**WORK TO BE COMPLETED:** Only the lines below, from the one with "M481,686L516,701L517,739L514,742L477,743L475,690L477,687Z" through the one with "M732,1233L724,1262L719,1259L705,1241Z", are to be written out, exactly.

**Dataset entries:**
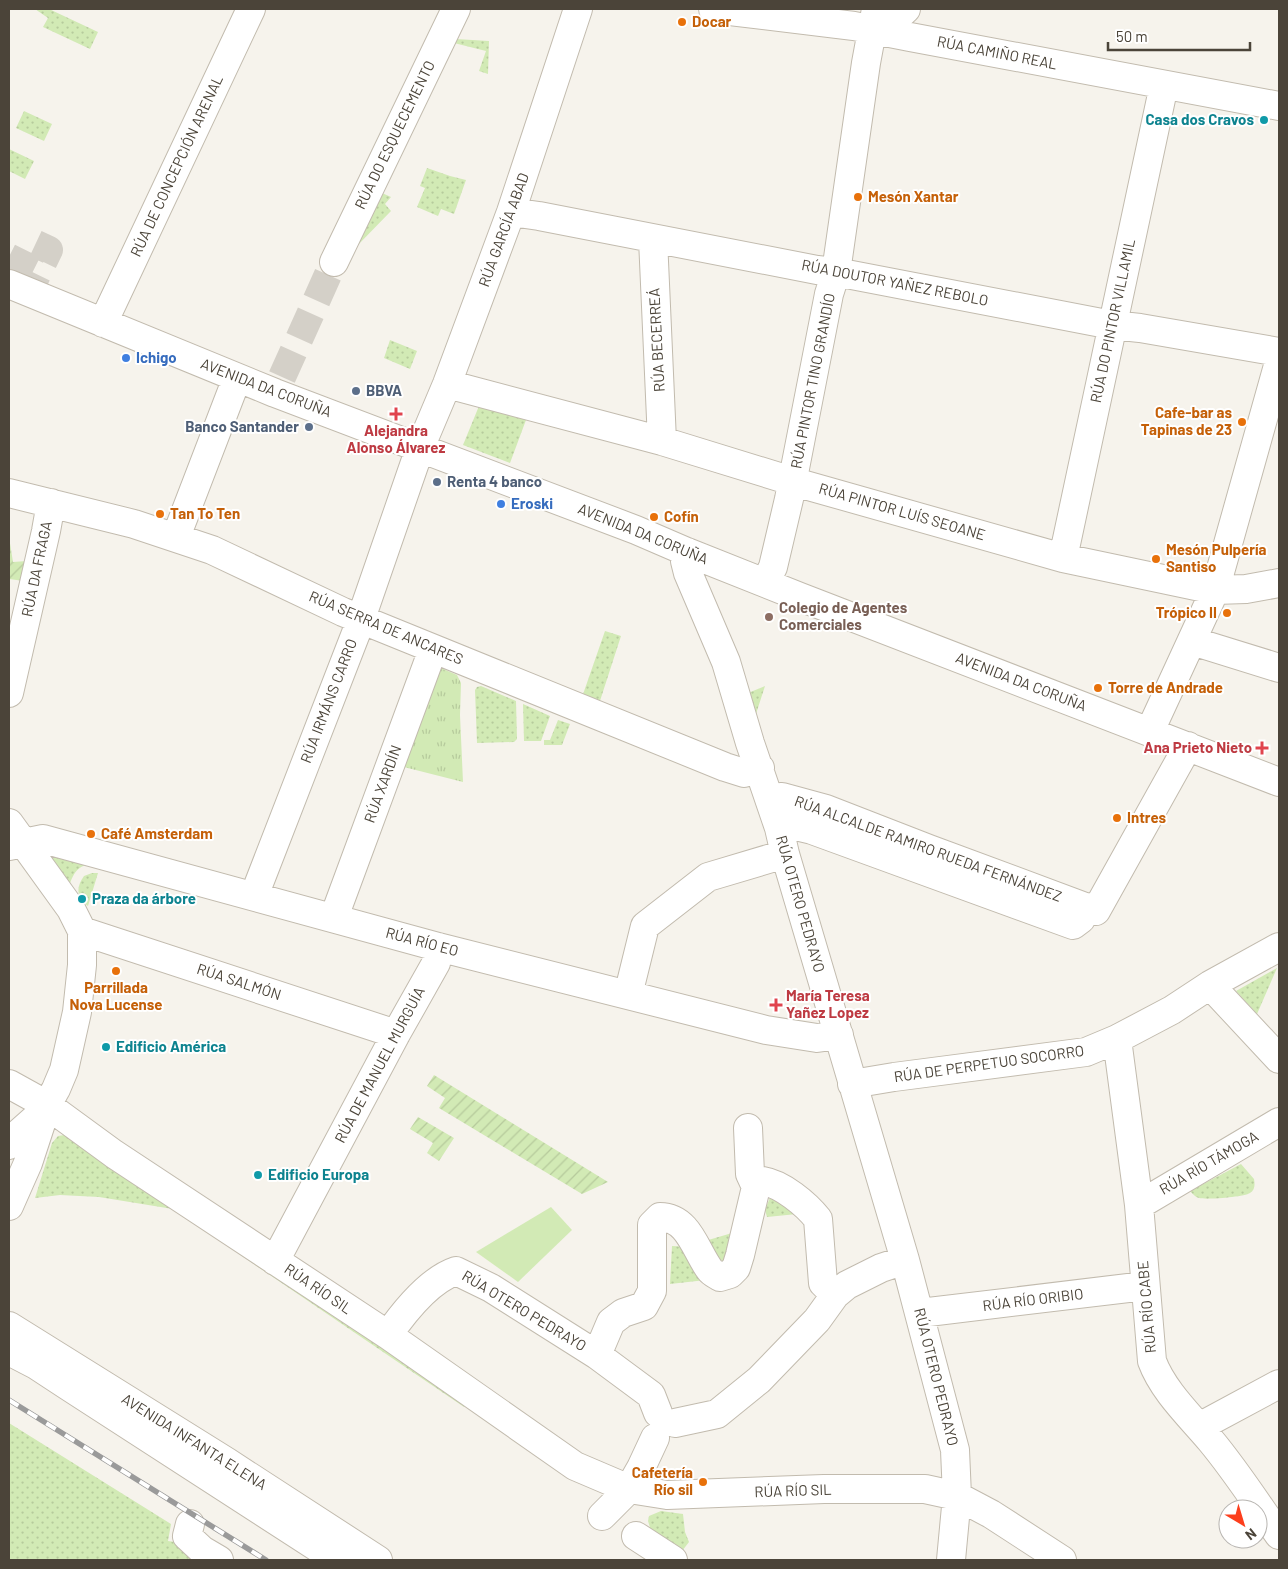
<svg xmlns="http://www.w3.org/2000/svg" width="1288" height="1569" font-family="Barlow,sans-serif">
<style>
.grass{fill:url(#grass-dots)}
.park{fill:url(#park-tufts)}
.garden{fill:url(#garden-furrows)}
.pitch{fill:#d2eab5}
.lines{fill:none;stroke-linecap:round;stroke-linejoin:round}
.minor-tunnel{stroke:#d4d0c8;stroke-width:28;stroke-dasharray:28 14;stroke-linecap:butt}
.minor-casing{stroke:#c2bbae;stroke-width:30}
.minor{stroke:#fff;stroke-width:28}
.rail-casing{stroke:#9a9a9a;stroke-width:5.5}
.rail{stroke:#fff;stroke-width:4;stroke-dasharray:11;stroke-linecap:butt}
.food-dot{fill:#e8710a;stroke:#fff;stroke-width:2}
.culture-dot{fill:#0f9aa8;stroke:#fff;stroke-width:2}
.shop-dot{fill:#3f7fe0;stroke:#fff;stroke-width:2}
.service-dot{fill:#5c6f8a;stroke:#fff;stroke-width:2}
.health-dot{fill:#e0444e;stroke:#fff;stroke-width:2}
.education-dot{fill:#8d6e63;stroke:#fff;stroke-width:2}
.labels{text-anchor:middle;stroke-width:4;stroke-linejoin:round;paint-order:stroke}
.food-label{font-size:15px;font-weight:bold;fill:#c56008;stroke:#fff;text-anchor:start}
.street-label{font-size:15px;fill:#4b4439;stroke:#fff}
.culture-label{font-size:15px;font-weight:bold;fill:#0d838f;stroke:#fff;text-anchor:start}
.shop-label{font-size:15px;font-weight:bold;fill:#366cbe;stroke:#fff;text-anchor:start}
.service-label{font-size:15px;font-weight:bold;fill:#4e5e75;stroke:#fff;text-anchor:start}
.health-label{font-size:15px;font-weight:bold;fill:#be3a42;stroke:#fff}
.education-label{font-size:15px;font-weight:bold;fill:#785e54;stroke:#fff;text-anchor:start}
</style>
<defs>
<pattern id="grass-dots" width="8" height="8" patternUnits="userSpaceOnUse" patternTransform="scale(1.25)"><rect width="8" height="8" fill="#d2eab5"/><path d="M2 2h.1M6 6h.1" fill="none" stroke="#b6ca9c" stroke-width="1.8" stroke-linecap="round"/></pattern>
<pattern id="park-tufts" width="24" height="20" patternUnits="userSpaceOnUse" patternTransform="scale(1.25)"><rect width="24" height="20" fill="#d2eab5"/><path d="M3 7l-1-3M5 7V3M7 7l1-3M15 17l-1-3M17 17v-4M19 17l1-3" fill="none" stroke="#b6ca9c"/></pattern>
<pattern id="garden-furrows" width="10" height="10" patternUnits="userSpaceOnUse" patternTransform="scale(1.25)"><rect width="10" height="10" fill="#d2eab5"/><path d="M-1 1l2-2M0 10L10 0M9 11l2-2" fill="none" stroke="#b6ca9c"/></pattern>
</defs>
<rect width="100%" height="100%" fill="#f6f3ec"/>
<path class="grass" d="M35,9H49L98,32L90,49L43,27L48,18Z
M456,39L489,41L488,74L479,71L486,51L454,43Z
M24,111L52,124L44,141L16,128Z
M9,149L34,161L25,179L9,171Z
M427,168L450,176L466,180L454,214L441,209L438,216L417,207L425,188L420,186Z
M382,193L391,197L385,204L391,211L356,247Z
M390,340L417,351L410,369L384,358Z
M479,406L526,420L510,463L463,445Z
M605,631L621,636L598,707L581,700Z
M481,686L516,701L517,739L514,742L477,743L475,690L477,687Z
M765,686L755,717L748,693Z
M523,704L550,716L541,741H524Z
M558,720L570,724L562,745H544V740H550Z
M57,853L94,862C76,867 74,872 68,889L50,861L51,856Z
M92,873H98L88,906C76,897 76,887 84,876Z
M1277,968L1257,1014L1236,991Z
M70,1134L179,1210L99,1197L60,1195L35,1198L52,1143L58,1136Z
M1241,1164L1254,1179C1255,1185 1255,1190 1250,1193C1244,1197 1206,1200 1199,1198C1195,1197 1193,1194 1190,1191Z
M771,1195L797,1214L767,1217L765,1210Z
M732,1233L724,1262L719,1259L705,1241Z
M672,1246L691,1247L706,1280L670,1284Z
M242,1248L467,1400L464,1407L239,1254Z
M9,1423L171,1524L168,1541L175,1542L211,1560H9Z
M661,1511L683,1514L685,1532L689,1542L682,1551L651,1531L648,1521L649,1516Z"/>
<path class="park" d="M434,665L457,675L461,683L460,715L463,782L392,764Z"/>
<path class="garden" d="M9,537L13,562L27,561L24,581L9,579Z
M434,1075L608,1182L582,1194L439,1108L445,1098L427,1086Z
M418,1117L454,1138L439,1161L427,1153L433,1143L410,1129Z"/>
<path class="pitch" d="M551,1207L572,1230L518,1282L476,1252Z"/>
<g class="lines">
<path class="minor-tunnel" d="M15,276L32,242L49,250L33,283
M282,377L331,268"/>
<defs>
<path id="minor" d="M713,9L854,26L910,37L1279,106
M887,32L890,24L906,9
M511,212L539,216L817,270L836,272L1112,325L1140,328L1279,352
M653,239L662,441
M334,262L456,9
M9,284L275,393L636,530L687,552L800,597L1279,782
M103,323L251,9
M447,384L662,441L805,485L1063,558L1215,590L1246,589L1279,583
M9,493L134,524L212,550L343,612L725,767L744,773L760,768
M179,529L237,378
M687,552L685,561L688,573L726,662L750,743L779,828L785,854L905,1260L955,1450L957,1496L951,1560
M1063,558L1164,85
M765,583L773,567L789,499L829,294L836,272L866,63L876,9
M1192,641L1279,668
M9,693L46,531L51,503
M1150,731L1215,590L1279,362
M769,798L782,797L826,809L929,849L1096,911L1188,746
M9,823L71,909L82,931V965L77,1012L64,1070L56,1089L47,1105L28,1163L9,1206
M779,828L791,825L812,830L1073,925L1081,919L1086,907
M9,846L43,839L438,947L766,1030L817,1038L839,1035
M254,896L356,633L420,448L447,384L511,212L578,9
M337,909L429,660
M82,931L396,1034
M1210,985L1279,1059
M628,995L645,926L708,877L785,854
M1117,1039L1139,1205L1152,1361C1163,1391 1191,1417 1211,1441C1236,1471 1257,1504 1279,1535
M9,1084L47,1105L114,1154L388,1335L575,1466L629,1489L667,1495L824,1489H925L957,1496L991,1514L1062,1560
M852,1084L894,1077L1086,1052L1117,1039L1172,1010L1210,985L1279,947
M748,1128L750,1174L756,1187
M9,1145L18,1134L45,1110
M1139,1205L1279,1122
M275,1261L396,1034L436,963L438,947
M920,1313L1145,1286
M9,1326L227,1462L378,1560
M388,1335C404,1312 429,1280 456,1271L491,1288L597,1355L651,1395L658,1413
M9,1351L36,1365L68,1386L337,1560
M597,1355L611,1322L623,1313L644,1306L652,1291V1225L660,1217C689,1217 696,1252 710,1270C712,1273 717,1275 720,1277L730,1274L736,1268L740,1255L756,1187L763,1181C782,1184 806,1204 818,1219L823,1283L835,1295
M675,1423L717,1414L759,1380L817,1320L835,1295L847,1285L881,1268L905,1260
M1199,1427L1279,1384
M602,1516L629,1489L641,1468L655,1438
M190,1524L187,1536L202,1550L219,1560
M636,1536L673,1560"/>
</defs>
<use href="#minor" class="minor-casing"/>
<use href="#minor" class="minor"/>
<defs>
<path id="rail" d="M9,1400L266,1560"/>
</defs>
<use href="#rail" class="rail-casing"/>
<use href="#rail" class="rail"/>
</g>
<g class="food-dot">
<circle cx="682" cy="22" r="5"/>
<circle cx="858" cy="197" r="5"/>
<circle cx="1242" cy="422" r="5"/>
<circle cx="160" cy="514" r="5"/>
<circle cx="654" cy="517" r="5"/>
<circle cx="1156" cy="559" r="5"/>
<circle cx="1227" cy="613" r="5"/>
<circle cx="1098" cy="688" r="5"/>
<circle cx="1117" cy="818" r="5"/>
<circle cx="91" cy="834" r="5"/>
<circle cx="116" cy="971" r="5"/>
<circle cx="703" cy="1482" r="5"/>
</g>
<g class="culture-dot">
<circle cx="1264" cy="120" r="5"/>
<circle cx="82" cy="899" r="5"/>
<circle cx="106" cy="1047" r="5"/>
<circle cx="258" cy="1175" r="5"/>
</g>
<g class="shop-dot">
<circle cx="126" cy="358" r="5"/>
<circle cx="501" cy="504" r="5"/>
</g>
<g class="service-dot">
<circle cx="356" cy="391" r="5"/>
<circle cx="309" cy="427" r="5"/>
<circle cx="437" cy="482" r="5"/>
</g>
<g class="health-dot">
<path d="M393.5 406.5h5v5h5v5h-5v5h-5v-5h-5v-5h5z"/>
<path d="M1259.5 740.5h5v5h5v5h-5v5h-5v-5h-5v-5h5z"/>
<path d="M773.5 997.5h5v5h5v5h-5v5h-5v-5h-5v-5h5z"/>
</g>
<circle class="education-dot" cx="769" cy="617" r="5"/>
<g class="labels">
<g class="food-label">
<text x="692" y="27">Docar</text>
<text x="868" y="202">Mesón Xantar</text>
<text x="1232" y="418" text-anchor="end">Cafe-bar as<tspan x="1232" dy="17">Tapinas de 23</tspan></text>
<text x="170" y="519">Tan To Ten</text>
<text x="664" y="522">Cofín</text>
<text x="1166" y="555">Mesón Pulpería<tspan x="1166" dy="17">Santiso</tspan></text>
<text x="1217" y="618" text-anchor="end">Trópico II</text>
<text x="1108" y="693">Torre de Andrade</text>
<text x="1127" y="823">Intres</text>
<text x="101" y="839">Café Amsterdam</text>
<text x="116" y="993" text-anchor="middle">Parrillada<tspan x="116" dy="17">Nova Lucense</tspan></text>
<text x="693" y="1478" text-anchor="end">Cafetería<tspan x="693" dy="17">Río sil</tspan></text>
</g>
<g class="street-label">
<text transform="translate(997 53) rotate(11)" y="5">RÚA CAMIÑO REAL</text>
<text transform="translate(395 135) rotate(-64)" y="5">RÚA DO ESQUECEMENTO</text>
<text transform="translate(177 166) rotate(-65)" y="5">RÚA DE CONCEPCIÓN ARENAL</text>
<text transform="translate(504 230) rotate(-70)" y="5">RÚA GARCÍA ABAD</text>
<text transform="translate(895 283) rotate(11)" y="5">RÚA DOUTOR YAÑEZ REBOLO</text>
<text transform="translate(1113 321) rotate(-78)" y="5">RÚA DO PINTOR VILLAMIL</text>
<text transform="translate(657 340) rotate(-93)" y="5">RÚA BECERREÁ</text>
<text transform="translate(813 381) rotate(-79)" y="5">RÚA PINTOR TINO GRANDÍO</text>
<text transform="translate(266 388) rotate(21)" y="5">AVENIDA DA CORUÑA</text>
<text transform="translate(902 512) rotate(16)" y="5">RÚA PINTOR LUÍS SEOANE</text>
<text transform="translate(643 534) rotate(22)" y="5">AVENIDA DA CORUÑA</text>
<text transform="translate(37 569) rotate(-78)" y="5">RÚA DA FRAGA</text>
<text transform="translate(386 628) rotate(23)" y="5">RÚA SERRA DE ANCARES</text>
<text transform="translate(1021 682) rotate(21)" y="5">AVENIDA DA CORUÑA</text>
<text transform="translate(329 701) rotate(-69)" y="5">RÚA IRMÁNS CARRO</text>
<text transform="translate(383 784) rotate(-70)" y="5">RÚA XARDÍN</text>
<text transform="translate(928 849) rotate(20)" y="5">RÚA ALCALDE RAMIRO RUEDA FERNÁNDEZ</text>
<text transform="translate(800 904) rotate(74)" y="5">RÚA OTERO PEDRAYO</text>
<text transform="translate(422 942) rotate(15)" y="5">RÚA RÍO EO</text>
<text transform="translate(239 982) rotate(18)" y="5">RÚA SALMÓN</text>
<text transform="translate(989 1064) rotate(-8)" y="5">RÚA DE PERPETUO SOCORRO</text>
<text transform="translate(380 1065) rotate(-62)" y="5">RÚA DE MANUEL MURGUÍA</text>
<text transform="translate(1209 1163) rotate(-30)" y="5">RÚA RÍO TÁMOGA</text>
<text transform="translate(318 1289) rotate(34)" y="5">RÚA RÍO SIL</text>
<text transform="translate(1033 1300) rotate(-7)" y="5">RÚA RÍO ORIBIO</text>
<text transform="translate(1147 1307) rotate(-95)" y="5">RÚA RÍO CABE</text>
<text transform="translate(524 1311) rotate(31)" y="5">RÚA OTERO PEDRAYO</text>
<text transform="translate(936 1377) rotate(76)" y="5">RÚA OTERO PEDRAYO</text>
<text transform="translate(194 1442) rotate(32)" y="5">AVENIDA INFANTA ELENA</text>
<text transform="translate(793 1491) rotate(-2)" y="5">RÚA RÍO SIL</text>
</g>
<g class="culture-label">
<text x="1254" y="125" text-anchor="end">Casa dos Cravos</text>
<text x="92" y="904">Praza da árbore</text>
<text x="116" y="1052">Edificio América</text>
<text x="268" y="1180">Edificio Europa</text>
</g>
<g class="shop-label">
<text x="136" y="363">Ichigo</text>
<text x="511" y="509">Eroski</text>
</g>
<g class="service-label">
<text x="366" y="396">BBVA</text>
<text x="299" y="432" text-anchor="end">Banco Santander</text>
<text x="447" y="487">Renta 4 banco</text>
</g>
<g class="health-label">
<text x="396" y="436">Alejandra<tspan x="396" dy="17">Alonso Álvarez</tspan></text>
<text x="1252" y="753" text-anchor="end">Ana Prieto Nieto</text>
<text x="786" y="1001" text-anchor="start">María Teresa<tspan x="786" dy="17">Yañez Lopez</tspan></text>
</g>
<g class="education-label">
<text x="779" y="613">Colegio de Agentes<tspan x="779" dy="17">Comerciales</tspan></text>
</g>
</g>
<rect width="1288" height="1569" fill="none" stroke="#4b4439" stroke-width="20"/>
<g transform="translate(1243 1524) rotate(142)"><circle r="24" fill="#ffffff" stroke="#b7b4b0"/>
<path d="M0-4L9 19L0 12L-9 19Z" fill="#fc3f1d"/>
<text y="-8" font-size="14" font-weight="bold" text-anchor="middle" fill="#4b4439">N</text>
</g>
<path d="M1108 42v8h142v-8" fill="none" stroke="#4b4439" stroke-width="2.5"/>
<text x="1116" y="42" font-size="15" fill="#4b4439" stroke="#ffffff" stroke-width="4" paint-order="stroke">50 m</text>
</svg>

**ANSWER FOR THIS EXERCISE:**
M481,686L516,701L517,739L514,742L477,743L475,690L477,687Z
M765,686L755,717L748,693Z
M523,704L550,716L541,741H524Z
M558,720L570,724L562,745H544V740H550Z
M57,853L94,862C76,867 74,872 68,889L50,861L51,856Z
M92,873H98L88,906C76,897 76,887 84,876Z
M1277,968L1257,1014L1236,991Z
M70,1134L179,1210L99,1197L60,1195L35,1198L52,1143L58,1136Z
M1241,1164L1254,1179C1255,1185 1255,1190 1250,1193C1244,1197 1206,1200 1199,1198C1195,1197 1193,1194 1190,1191Z
M771,1195L797,1214L767,1217L765,1210Z
M732,1233L724,1262L719,1259L705,1241Z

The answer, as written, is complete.